Eder. Óleo de Irene Gracia
Edmundo Paz Soldán
Hace algunas semanas tuve la oportunidad de participar en un congreso en Cambridge sobre nuevos acercamientos a la cultura popular en América Latina. El encuentro, organizado por el programa de estudios latinoamericanos de la universidad de Cambridge, contó con académicos y escritores de Europa y América Latina. La diversidad del grupo hizo que esos dos días fueran un buen momento para tomarle el pulso a la cultura popular.
Alberto Moreiras, de la universidad de Aberdeen en Escocia, dio la primera charla, que bien pudo haber sido la que cerraba el encuentro, pues se trataba de un requiem por lo que entendíamos por cultura popular. Desde tiempos de la escuela de Frankfurt que la cultura popular era concebida como el repositorio de la sabiduría del pueblo, como la posibilidad para la subversión política. Hoy, gracias a las nuevas tecnologías, esto se ha vuelto obsoleto: ya no existe una comprensión política de lo que puede hacer la cultura por nosotros, y menos la sensación de que la cultura popular es capaz de liberarnos; tampoco sabemos muy bien qué es el pueblo", y está claro que han naufragado las formas de lo que algún día se entendió como el Estado nacional-popular. De hecho, Moreiras sugirió que quizás era mejor dejar de lado el concepto "cultura popular" y hablar más bien de aquello que durante un tiempo coexistió con ella y había terminado reemplazándola: la "cultura de masas".
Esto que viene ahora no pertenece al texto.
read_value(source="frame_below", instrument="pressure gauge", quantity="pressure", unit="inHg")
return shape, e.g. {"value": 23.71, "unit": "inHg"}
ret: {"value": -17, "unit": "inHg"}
Abilio Estevez dio una lectura poética de Cabrera Infante y el bolero, ese "hijo arrabalero del modernismo"; Alberto Fuguet hizo una crítica tan demoledora como divertida del concepto de "no-lugar" popularizado por Marc Augé (el no-lugar, ese espacio impersonal creado por la supermodernidad, era redimido por Fuguet como más que un simple sitio de tránsito: también ocurren conexiones y dramas humanos en aeropuertos, supermercados, centros comerciales, Holidays Inn); Claire Taylor, de la universidad de Liverpool, trató de dar un panorama del estado de la cibercultura latinoamericana; yo relacioné al narcocorrido con la literatura reciente del norte de México, concentrándome en una novela admirable de Yuri Herrera, Trabajos del reino, que me parece que sugiere muchas cosas inteligentes sobre el lugar del arte en la sociedad mercantil y el mundo de la narcocultura que asola al México contemporáneo.
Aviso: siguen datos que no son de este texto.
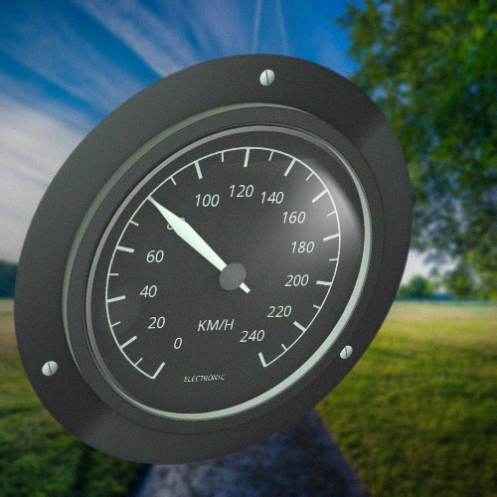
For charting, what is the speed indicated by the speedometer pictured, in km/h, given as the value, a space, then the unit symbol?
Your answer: 80 km/h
Hubo otras dos charlas muy instructivas: la de Andrea Noble, de la universidad de Durham, que analizó algunas fotografías de la revolución mexicana para entender el lugar del afecto en un momento de dramática transición política (en esas fotos, el "macho" Pancho Villa está llorando en el funeral de Madero: ¿qué hacemos con sus lágrimas? ¿son una muestra mediática masiva de su lealtad a Madero?); y la de Joanna Page, de Cambridge, que se ocupó de El Eternauta, la novela gráfica de Oesterheld que se ha convertido en nuestro Watchmen (un comic que es también un clásico literario). Para Page, lo que se juega en El Eternauta es la ruptura entre el intelectual y el hombre de acción. Oesterheld sugiere que, en un momento en el que hay temor a una posible guerra civil, el intelectual tradicionalmente alejado de la masa, del pueblo, debe hacer un esfuerzo y adaptarse a la lucha política como forma de supervivencia.
Curiosa situación: los estudios culturales lucharon durante mucho tiempo para romper jerarquías, y ahora que en el mundo académico se habla del bolero, el corrido o el comic como se hablaba antes sólo de la literatura o la pintura, resulta que el discurso mismo de la cultura popular está en crisis. Paciencia, y a barajar de nuevo.